Ya sé que es difícil. La codicia y la ambición nos ciegan y no reparamos en que nos lo estamos cargando todo. ¡Es igual! ¡a mí que me importa lo que pueda pasar en el futuro, ya no estaré aquí! Un nuevo humanismo ha de alumbrar una nueva mentalidad. No hablo de imponer por la fuerza, pues así no lo conseguiremos. Hemos de inculcarlo a nuestros hijos, pues este es un trabajo de generaciones. La educación de los futuros ciudadanos es la clave. Las escuelas, al igual que las familias, son fundamentales para trasmitir los nuevos valores acordes con esto. La educación es fundamental. Tiene que ser el pilar de una nueva sociedad. No olvidemos que, además, ya vamos inexorablemente hacia una sola civilización. La humanidad ya ha entrado en la fase de unificación.
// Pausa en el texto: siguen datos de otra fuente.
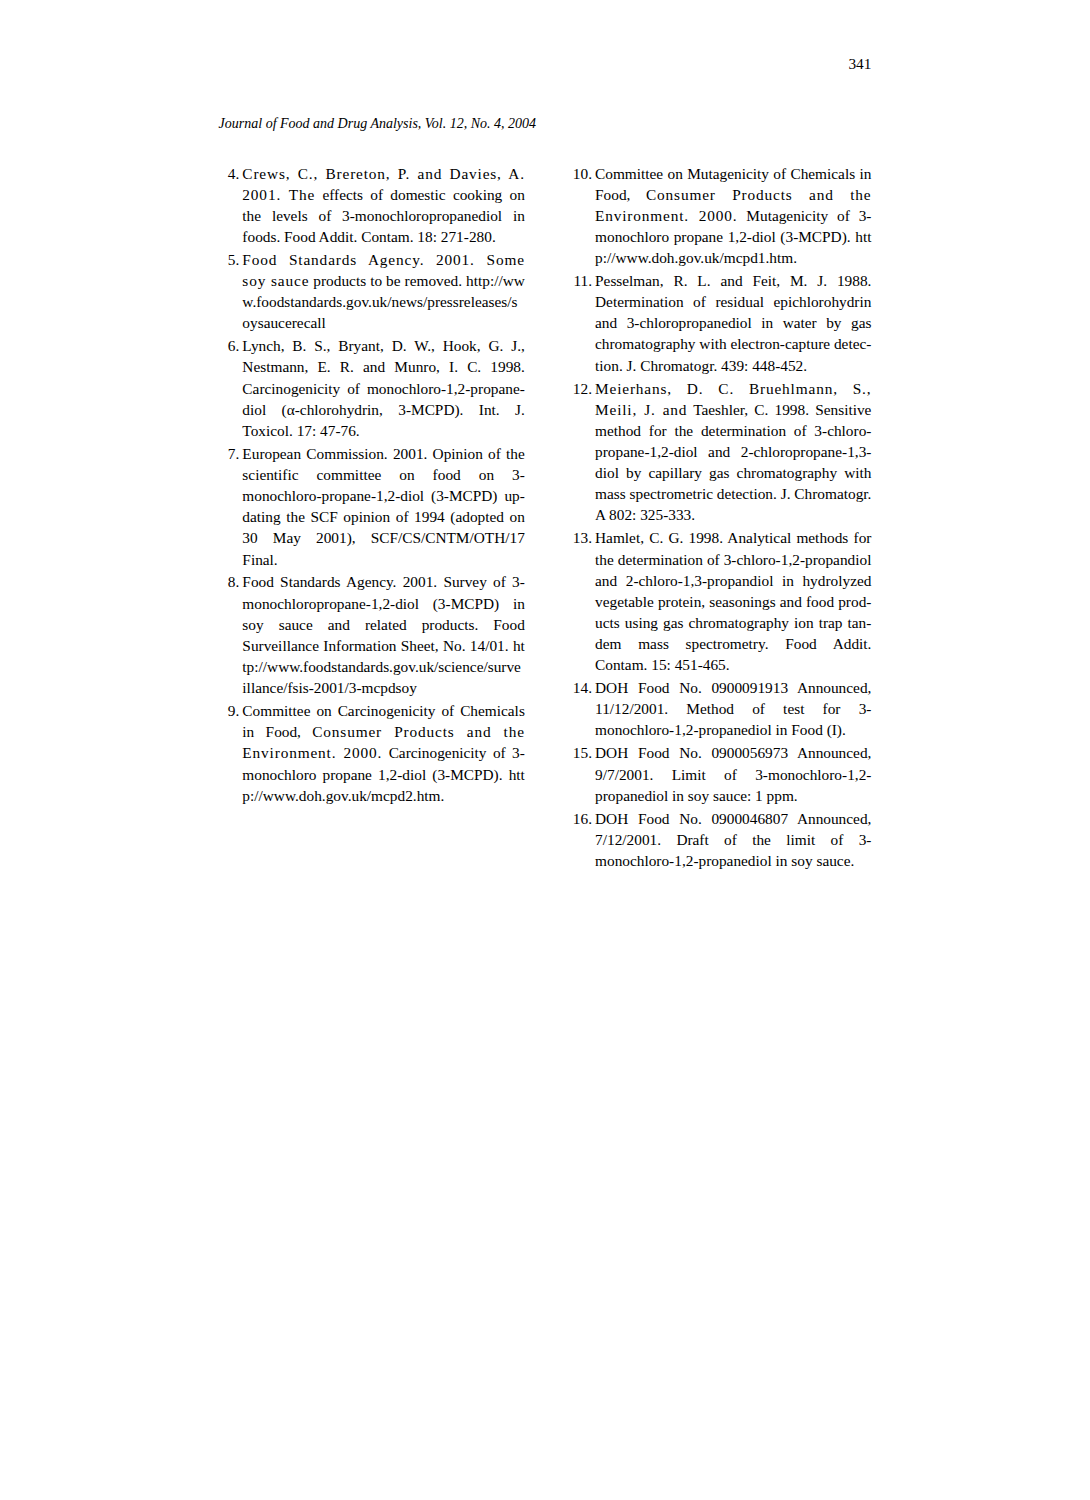341
Journal of Food and Drug Analysis, Vol. 12, No. 4, 2004
Crews, C., Brereton, P. and Davies, A. 2001. The effects of domestic cooking on the levels of 3-monochloropropanediol in foods. Food Addit. Contam. 18: 271-280.
Food Standards Agency. 2001. Some soy sauce products to be removed. http://www.foodstandards.gov.uk/news/pressreleases/soysaucerecall
Lynch, B. S., Bryant, D. W., Hook, G. J., Nestmann, E. R. and Munro, I. C. 1998. Carcinogenicity of monochloro-1,2-propanediol (α-chlorohydrin, 3-MCPD). Int. J. Toxicol. 17: 47-76.
European Commission. 2001. Opinion of the scientific committee on food on 3-monochloro-propane-1,2-diol (3-MCPD) updating the SCF opinion of 1994 (adopted on 30 May 2001), SCF/CS/CNTM/OTH/17 Final.
Food Standards Agency. 2001. Survey of 3-monochloropropane-1,2-diol (3-MCPD) in soy sauce and related products. Food Surveillance Information Sheet, No. 14/01. http://www.foodstandards.gov.uk/science/surveillance/fsis-2001/3-mcpdsoy
Committee on Carcinogenicity of Chemicals in Food, Consumer Products and the Environment. 2000. Carcinogenicity of 3-monochloro propane 1,2-diol (3-MCPD). http://www.doh.gov.uk/mcpd2.htm.
Committee on Mutagenicity of Chemicals in Food, Consumer Products and the Environment. 2000. Mutagenicity of 3-monochloro propane 1,2-diol (3-MCPD). http://www.doh.gov.uk/mcpd1.htm.
Pesselman, R. L. and Feit, M. J. 1988. Determination of residual epichlorohydrin and 3-chloropropanediol in water by gas chromatography with electron-capture detection. J. Chromatogr. 439: 448-452.
Meierhans, D. C. Bruehlmann, S., Meili, J. and Taeshler, C. 1998. Sensitive method for the determination of 3-chloropropane-1,2-diol and 2-chloropropane-1,3-diol by capillary gas chromatography with mass spectrometric detection. J. Chromatogr. A 802: 325-333.
Hamlet, C. G. 1998. Analytical methods for the determination of 3-chloro-1,2-propandiol and 2-chloro-1,3-propandiol in hydrolyzed vegetable protein, seasonings and food products using gas chromatography ion trap tandem mass spectrometry. Food Addit. Contam. 15: 451-465.
DOH Food No. 0900091913 Announced, 11/12/2001. Method of test for 3-monochloro-1,2-propanediol in Food (I).
DOH Food No. 0900056973 Announced, 9/7/2001. Limit of 3-monochloro-1,2-propanediol in soy sauce: 1 ppm.
DOH Food No. 0900046807 Announced, 7/12/2001. Draft of the limit of 3-monochloro-1,2-propanediol in soy sauce.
Pero, entendámonos bien; no vamos a una civilización homogénea, asimilada a una supuesta cultura superior (¿la occidental?). ¡Ni hablar! Mal que nos pese, hemos de dejar de soñar con la asimilación cultural. Eso no se va a producir. Al contrario, nos veremos obligados a convivir con la diferencia a diario, junto a nosotros, en una sociedad que será una mezcla de interacción y fricción entre múltiples identidades irreductiblemente diversas (lo afirma Zigmunt Bauman). La nueva civilización humana será una, pero culturalmente heterogénea. Y con esto propongo el segundo valor esencial del neo-humanismo, un factor fundamental para una nueva civilización: la fraternidad, o la solidaridad, como lo queráis llamar. Si la sociedad humana marcha irremediablemente hacia su unificación, la fraternidad y la tolerancia del otro debe convertirse en un valor supremo. El respeto de la diferencia debe convertirse en un valor positivo, creativo, fundador de alegría, pues la diversidad humana es una riqueza inmensa, que puede producir una enorme satisfacción y placer.